Heathrow devotes terminal to processing arrivals from red list countries
Reopened terminal 3 will deal with passengers from 43 destinations with elevated Covid risk
Heathrow Airport has devoted an entire terminal building to arrivals into the UK from countries with an elevated risk of coronavirus.
Terminal 3 will deal exclusively with travellers from 43 countries on Britain’s red list, including India, Kenya and Brazil.

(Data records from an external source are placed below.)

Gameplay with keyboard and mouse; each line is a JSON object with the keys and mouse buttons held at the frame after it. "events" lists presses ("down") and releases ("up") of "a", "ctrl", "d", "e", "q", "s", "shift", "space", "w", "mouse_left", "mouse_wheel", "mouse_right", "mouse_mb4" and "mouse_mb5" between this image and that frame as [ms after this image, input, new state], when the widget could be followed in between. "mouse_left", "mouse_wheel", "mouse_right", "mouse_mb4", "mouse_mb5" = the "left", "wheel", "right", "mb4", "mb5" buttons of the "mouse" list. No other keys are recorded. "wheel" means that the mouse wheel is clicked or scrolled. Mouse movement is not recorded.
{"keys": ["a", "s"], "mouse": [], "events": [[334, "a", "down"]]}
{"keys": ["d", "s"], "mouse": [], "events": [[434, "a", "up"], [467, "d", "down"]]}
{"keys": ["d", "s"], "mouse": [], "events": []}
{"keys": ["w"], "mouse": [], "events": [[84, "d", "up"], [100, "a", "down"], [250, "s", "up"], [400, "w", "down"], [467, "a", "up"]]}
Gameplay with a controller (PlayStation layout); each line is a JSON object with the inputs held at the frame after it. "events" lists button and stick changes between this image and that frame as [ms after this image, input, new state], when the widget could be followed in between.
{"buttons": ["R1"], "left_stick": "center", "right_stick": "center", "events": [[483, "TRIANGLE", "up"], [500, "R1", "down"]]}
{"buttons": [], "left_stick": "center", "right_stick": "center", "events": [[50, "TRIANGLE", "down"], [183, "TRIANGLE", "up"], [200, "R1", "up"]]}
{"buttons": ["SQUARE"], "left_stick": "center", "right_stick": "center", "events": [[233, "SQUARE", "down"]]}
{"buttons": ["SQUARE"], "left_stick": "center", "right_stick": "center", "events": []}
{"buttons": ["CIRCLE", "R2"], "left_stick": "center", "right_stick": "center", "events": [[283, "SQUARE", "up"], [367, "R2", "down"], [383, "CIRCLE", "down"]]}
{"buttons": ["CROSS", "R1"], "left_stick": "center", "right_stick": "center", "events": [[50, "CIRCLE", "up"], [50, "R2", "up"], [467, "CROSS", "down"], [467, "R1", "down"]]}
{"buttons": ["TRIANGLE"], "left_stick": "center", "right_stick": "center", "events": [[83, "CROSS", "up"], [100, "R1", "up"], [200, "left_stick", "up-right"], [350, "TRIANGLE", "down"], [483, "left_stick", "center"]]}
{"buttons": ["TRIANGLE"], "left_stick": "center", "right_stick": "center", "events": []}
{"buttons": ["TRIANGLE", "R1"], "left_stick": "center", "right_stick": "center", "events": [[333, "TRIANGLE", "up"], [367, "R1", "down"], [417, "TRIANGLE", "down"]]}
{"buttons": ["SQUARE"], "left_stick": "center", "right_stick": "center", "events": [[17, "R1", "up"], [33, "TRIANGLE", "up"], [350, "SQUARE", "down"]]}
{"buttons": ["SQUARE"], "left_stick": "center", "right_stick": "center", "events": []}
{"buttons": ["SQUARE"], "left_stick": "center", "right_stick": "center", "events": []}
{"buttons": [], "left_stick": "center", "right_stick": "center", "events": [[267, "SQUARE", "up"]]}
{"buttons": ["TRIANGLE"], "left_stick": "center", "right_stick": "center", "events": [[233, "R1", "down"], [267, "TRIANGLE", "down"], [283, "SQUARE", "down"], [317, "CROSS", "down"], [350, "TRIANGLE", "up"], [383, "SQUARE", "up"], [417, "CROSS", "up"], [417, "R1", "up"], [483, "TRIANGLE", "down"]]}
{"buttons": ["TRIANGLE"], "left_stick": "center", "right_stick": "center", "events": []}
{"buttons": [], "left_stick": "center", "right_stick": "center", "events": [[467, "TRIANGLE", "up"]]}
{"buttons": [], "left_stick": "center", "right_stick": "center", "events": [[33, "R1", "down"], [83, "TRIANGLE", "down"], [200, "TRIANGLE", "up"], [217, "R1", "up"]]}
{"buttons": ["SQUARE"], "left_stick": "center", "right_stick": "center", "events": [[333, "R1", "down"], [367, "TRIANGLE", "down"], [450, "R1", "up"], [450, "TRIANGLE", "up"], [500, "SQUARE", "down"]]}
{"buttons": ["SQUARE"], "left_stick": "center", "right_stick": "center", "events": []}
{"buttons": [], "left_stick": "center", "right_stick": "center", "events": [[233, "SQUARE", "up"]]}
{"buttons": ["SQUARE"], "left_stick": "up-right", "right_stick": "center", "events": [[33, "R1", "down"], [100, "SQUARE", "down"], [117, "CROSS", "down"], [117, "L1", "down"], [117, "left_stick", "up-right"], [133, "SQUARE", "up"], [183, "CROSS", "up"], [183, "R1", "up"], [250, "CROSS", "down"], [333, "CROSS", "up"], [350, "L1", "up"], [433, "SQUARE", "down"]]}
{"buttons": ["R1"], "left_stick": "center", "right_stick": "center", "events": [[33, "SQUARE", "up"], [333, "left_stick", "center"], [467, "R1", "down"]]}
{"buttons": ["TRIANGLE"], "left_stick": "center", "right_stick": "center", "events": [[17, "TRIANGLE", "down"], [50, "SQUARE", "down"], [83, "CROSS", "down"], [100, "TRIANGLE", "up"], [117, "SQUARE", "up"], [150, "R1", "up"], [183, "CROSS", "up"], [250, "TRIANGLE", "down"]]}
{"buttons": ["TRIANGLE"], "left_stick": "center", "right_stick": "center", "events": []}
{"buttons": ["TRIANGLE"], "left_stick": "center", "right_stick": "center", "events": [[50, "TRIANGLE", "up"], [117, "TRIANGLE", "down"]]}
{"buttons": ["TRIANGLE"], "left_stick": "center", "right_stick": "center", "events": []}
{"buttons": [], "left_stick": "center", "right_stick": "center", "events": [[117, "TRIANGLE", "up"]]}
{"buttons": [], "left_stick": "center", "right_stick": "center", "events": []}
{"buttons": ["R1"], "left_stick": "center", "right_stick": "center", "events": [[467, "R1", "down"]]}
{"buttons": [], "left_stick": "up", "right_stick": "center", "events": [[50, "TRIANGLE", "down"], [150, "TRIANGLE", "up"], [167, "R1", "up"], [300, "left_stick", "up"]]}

The terminal was closed in April 2020 to save money after a dramatic drop in passenger numbers caused by the Covid-19 outbreak.
Under the UK's traffic light system, people arriving from red list countries must enter into hotel quarantine for 11 nights, costing up to £1,750 ($2,480) for solo travellers.
The move was designed to protect passengers arriving from amber and green list countries from infection as they passed through the UK's busiest airport.
Passengers at the London airport had previously complained about bottlenecks after being forced to queue for up to six hours in poorly ventilated, overcrowded immigration halls. This congestion was made worse, they said, because people from red list and non-red list places were closely mixed.
Only British citizens or those with residency rights are allowed to enter the UK from red list countries, and must provide a recent negative Covid-19 test. Arrivals from the UAE, Qatar and Oman are required to stay in mandatory hotel quarantine.
Heathrow bosses insisted there were “several layers of protection to keep passengers and colleagues safe”, such as mandatory testing for all arrivals, segregation and ventilation.
“Red list routes will likely be a feature of UK travel for the foreseeable future as countries vaccinate their populations at different rates,” an airport representative said. “We’re adapting Heathrow to this longer-term reality.”
Heathrow plans to move its new centre for processing red list arrivals to Terminal 4 “as soon as operationally possible”.
There is mounting speculation that the red list will be expanded in the coming days.
Robert Boyle, former director of strategy at British Airways’ parent company IAG, questioned why the list had not been extended earlier amid Covid-19 variants and rising global infections.
In a blog post, he said UK ministers were under pressure from beleaguered airlines and travel companies to allow foreign holidays.